I do not want to walk around with the digital equivalent of a tattoo on my wrist that tells everybody whether I've had Covid or been vaccinated

"I do not want to walk around with the digital equivalent of a tattoo on my wrist that tells everybody whether I've had Covid or been vaccinated. This is a means to an end and when we reach that end it should stop. What will be tempting for government and public health authorities is to say, ‘well we've taken it this far, let's push a bit further.' That's where the whole transparency element comes into it. I want to see this viewed as a project with a beginning, a middle and an end. I want to know what the conditions are going to be for us to not need this anymore and to have it shut down. That's best practice. That's normal practice."

Unfortunately, Carruthers is far from convinced that this end point has been defined. The fact that the vaccination status feature was added to the NHS app with so little fanfare further fuels doubts about whether this experiment with data gathering and personal liberty is being conducted with the necessary transparency.
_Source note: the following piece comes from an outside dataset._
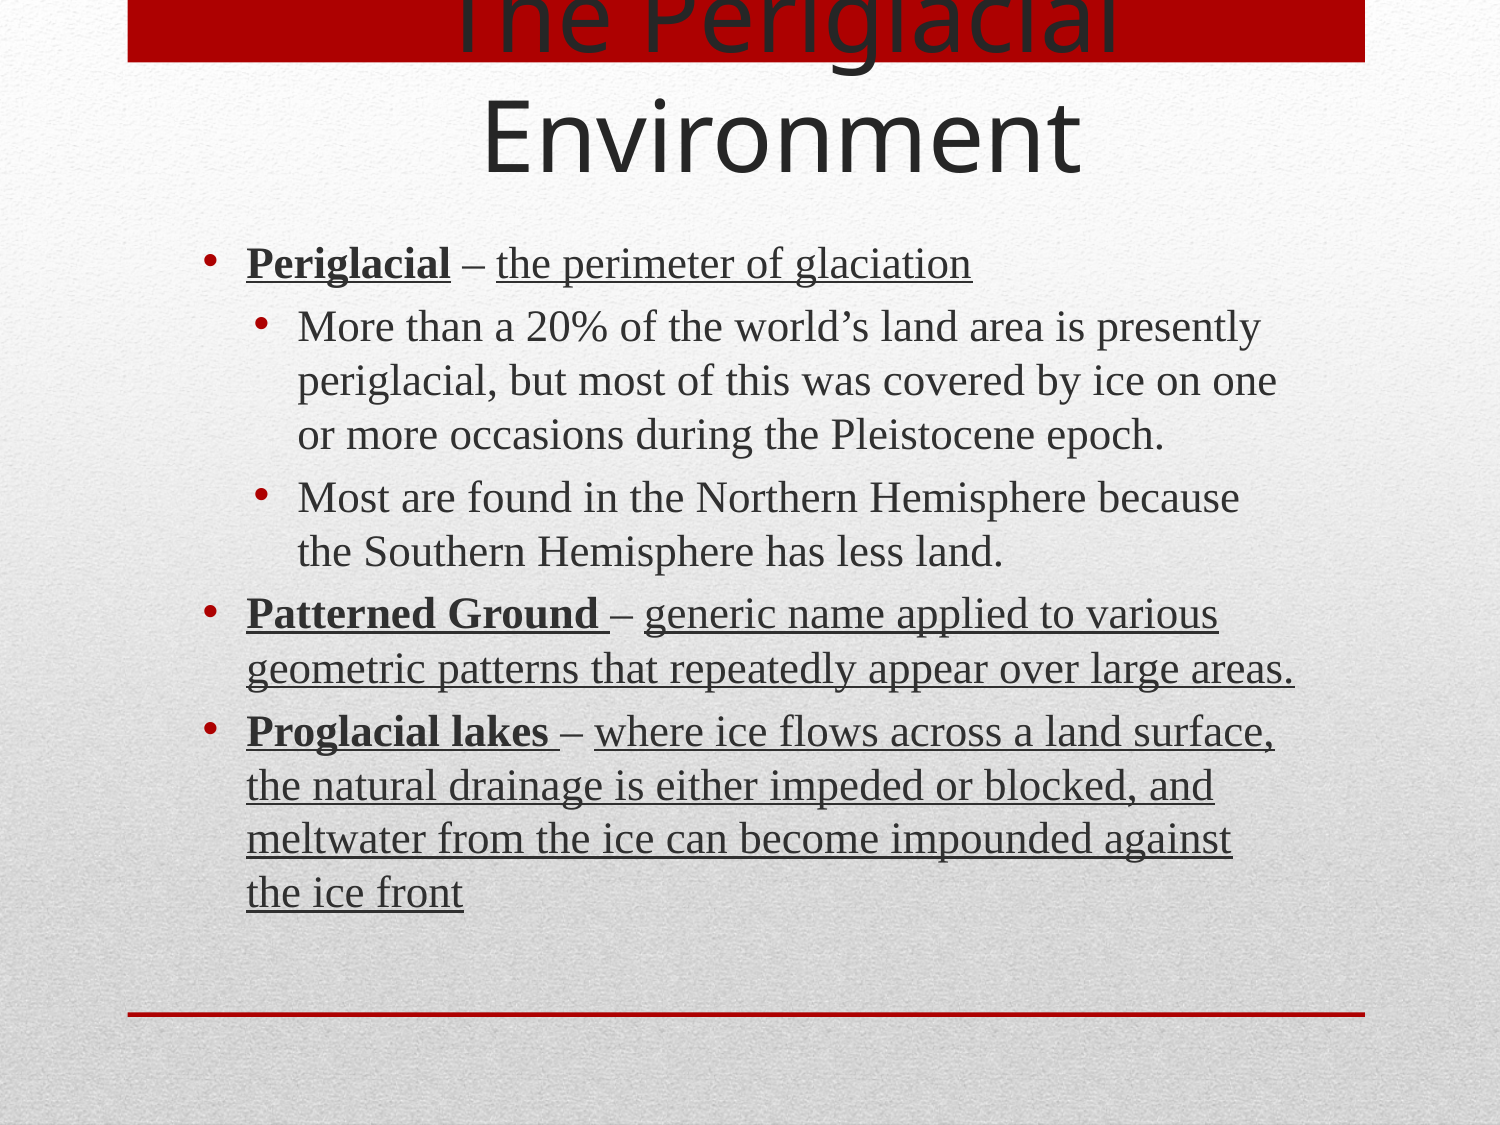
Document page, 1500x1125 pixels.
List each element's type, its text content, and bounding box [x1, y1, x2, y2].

list Periglacial – the perimeter of glaciation More than a 20% of the world’s land area is presently periglacial, but most of this was covered by ice on one or more occasions during the Pleistocene epoch. Most are found in the Northern Hemisphere because the Southern Hemisphere has less land. Patterned Ground – generic name applied to various geometric patterns that repeatedly appear over large areas. Proglacial lakes – where ice flows across a land surface, the natural drainage is either impeded or blocked, and meltwater from the ice can become impounded against the ice front [187, 224, 1313, 1006]
title The Periglacial Environment [174, 12, 1388, 200]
Those seeking greater take up of the NHS app should be appealing directly to healthcare users and explaining to them how they will keep such confidential data safe and secure, as well as what's in it for the user.
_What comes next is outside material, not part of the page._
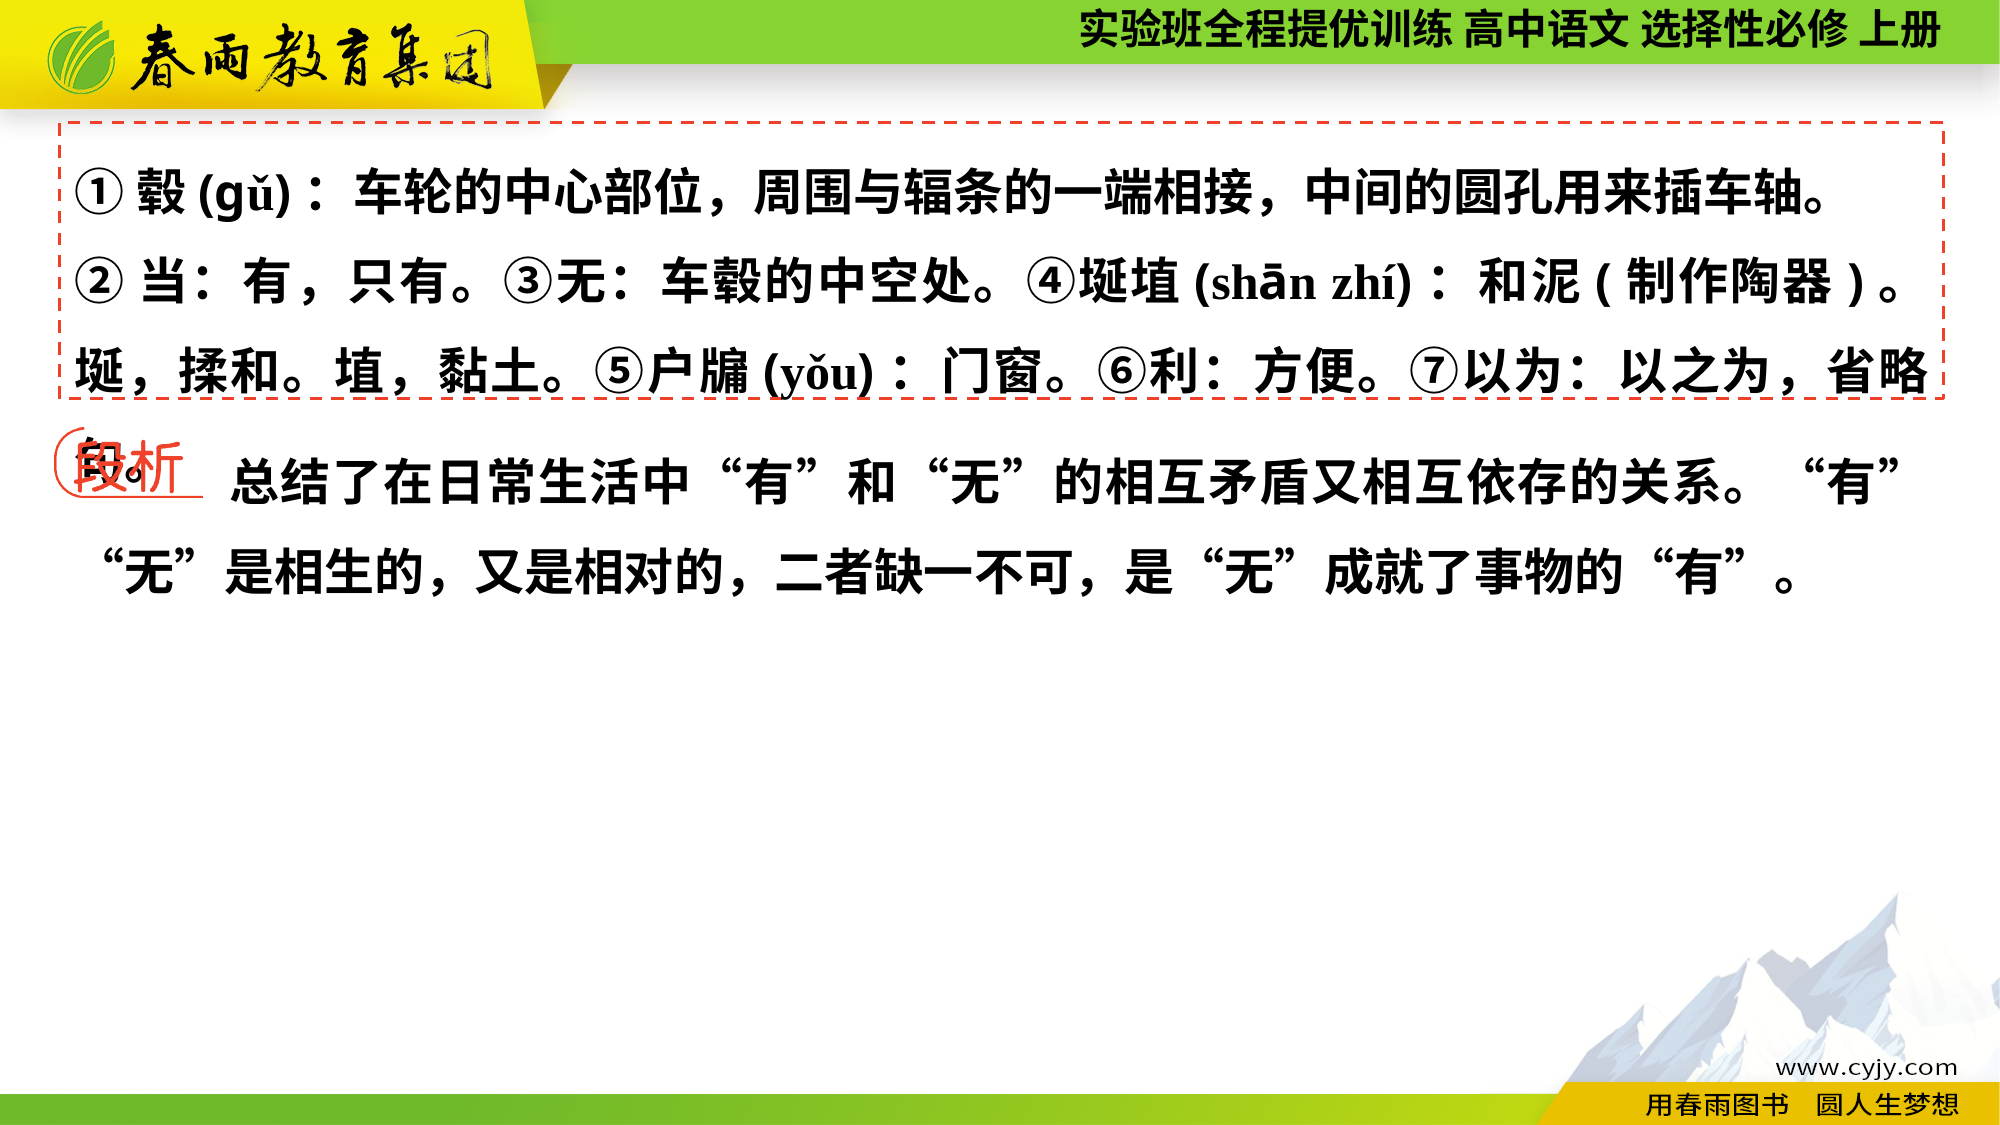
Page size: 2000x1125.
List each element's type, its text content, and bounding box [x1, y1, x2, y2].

text_box 总结了在日常生活中“有”和“无”的相互矛盾又相互依存的关系。“有” “无”是相生的，又是相对的，二者缺一不可，是“无”成就了事物的“有”。 [59, 412, 1944, 608]
list ①毂(ɡǔ)：车轮的中心部位，周围与辐条的一端相接，中间的圆孔用来插车轴。 ②当：有，只有。③无：车毂的中空处。④埏埴(shān zhí)：和泥(制作陶器)。埏，揉和。埴，黏土。⑤户牖(yǒu)：门窗。⑥利：方便。⑦以为：以之为，省略句。 [59, 122, 1944, 399]
picture [0, 0, 2000, 1125]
Earning trust will take time. And money. Embedding Covid passports into an app that few people regularly use could easily be interpreted as an attempt to short cut this process. Given the current download rates it seems to be working. But the ethics of effectively forcing millions of people into engaging with their healthcare providers on digital platforms, lest their access to civic life be withdrawn if they refuse are debatable.

Older people who are less likely to own the phones needed to access these apps are being made to feel like second class citizens

Carruthers points to the Covid contact tracing app for an example of how the digital divide is widening further.

"You can already see with the contact tracing app how older people who are less likely to own the phones needed to access these apps are being made to feel like second class citizens," she said

"They can't just scan their phones when they go into a venue, they have to find a pen, fill out a form etc. We are creating a two-tier society. But then, should people be penalised if they do have the ability to use the app? Why should people who are comfortable to own and use the required tech have to queue for longer because some people are reluctant to do the same? There's a whole smorgasbord of issues right there."

In addition to ethical concerns, Carruthers also voiced the more practically based consideration of whether other countries will choose to accept our Covid passports and whether it will be sufficient to avoid quarantine measures or gain entry at all. Nonetheless, hope springs eternal, and Carruthers remains optimistic that positive learnings can be found amongst the horrors of our recent past.

"I think we have learned lessons on how different agencies and government bodies can work together and actually how sometimes good enough is good enough. What I'm hoping that whatever we create is actually a little bit better than what we had."